**About this exercise**
The entries that follow must be given again exactly, with the pictures excluded.

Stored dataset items
==============================

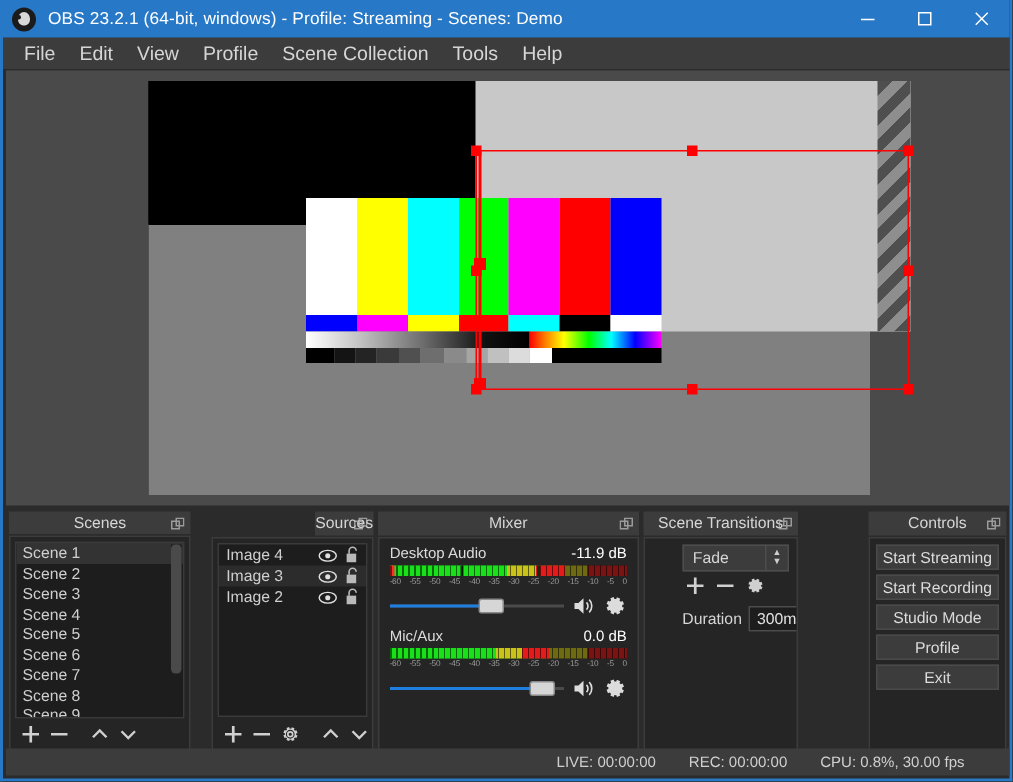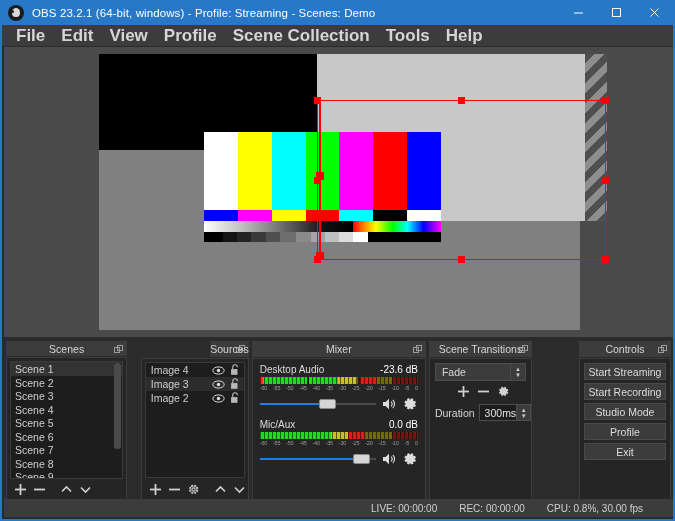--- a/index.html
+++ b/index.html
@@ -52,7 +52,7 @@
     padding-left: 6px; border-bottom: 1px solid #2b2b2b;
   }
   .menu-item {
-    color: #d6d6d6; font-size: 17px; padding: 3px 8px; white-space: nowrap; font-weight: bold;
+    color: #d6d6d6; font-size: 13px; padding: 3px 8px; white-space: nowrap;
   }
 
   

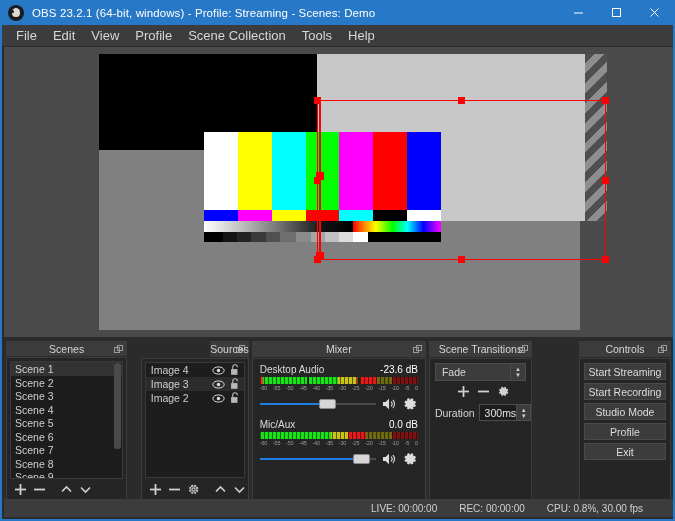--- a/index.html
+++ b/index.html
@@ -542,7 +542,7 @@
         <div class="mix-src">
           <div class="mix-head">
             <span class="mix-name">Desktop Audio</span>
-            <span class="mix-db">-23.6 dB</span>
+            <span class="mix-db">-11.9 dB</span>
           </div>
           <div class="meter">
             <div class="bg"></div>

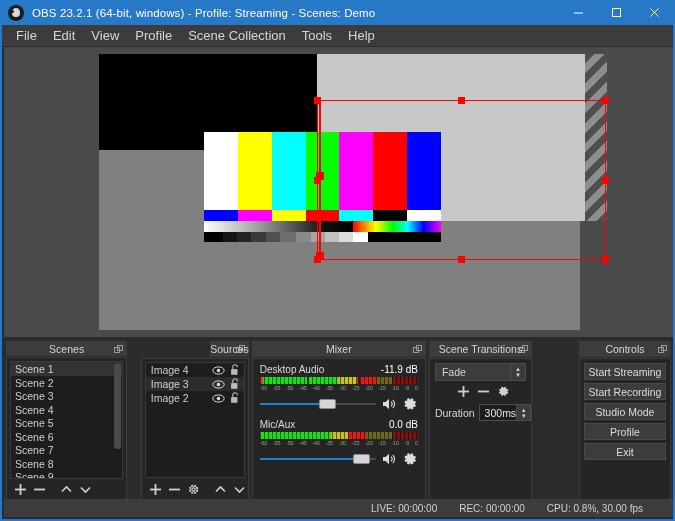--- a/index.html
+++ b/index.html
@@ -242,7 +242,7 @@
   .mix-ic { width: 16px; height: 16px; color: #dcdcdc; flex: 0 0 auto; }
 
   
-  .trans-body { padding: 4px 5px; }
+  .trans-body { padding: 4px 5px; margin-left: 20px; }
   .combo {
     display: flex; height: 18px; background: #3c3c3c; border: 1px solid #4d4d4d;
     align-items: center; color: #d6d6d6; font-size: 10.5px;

==============================

**Task response**
--- a/index.html
+++ b/index.html
@@ -52,7 +52,7 @@
     padding-left: 6px; border-bottom: 1px solid #2b2b2b;
   }
   .menu-item {
-    color: #d6d6d6; font-size: 17px; padding: 3px 8px; white-space: nowrap; font-weight: bold;
+    color: #d6d6d6; font-size: 13px; padding: 3px 8px; white-space: nowrap;
   }
 
   

--- a/index.html
+++ b/index.html
@@ -542,7 +542,7 @@
         <div class="mix-src">
           <div class="mix-head">
             <span class="mix-name">Desktop Audio</span>
-            <span class="mix-db">-23.6 dB</span>
+            <span class="mix-db">-11.9 dB</span>
           </div>
           <div class="meter">
             <div class="bg"></div>

--- a/index.html
+++ b/index.html
@@ -242,7 +242,7 @@
   .mix-ic { width: 16px; height: 16px; color: #dcdcdc; flex: 0 0 auto; }
 
   
-  .trans-body { padding: 4px 5px; }
+  .trans-body { padding: 4px 5px; margin-left: 20px; }
   .combo {
     display: flex; height: 18px; background: #3c3c3c; border: 1px solid #4d4d4d;
     align-items: center; color: #d6d6d6; font-size: 10.5px;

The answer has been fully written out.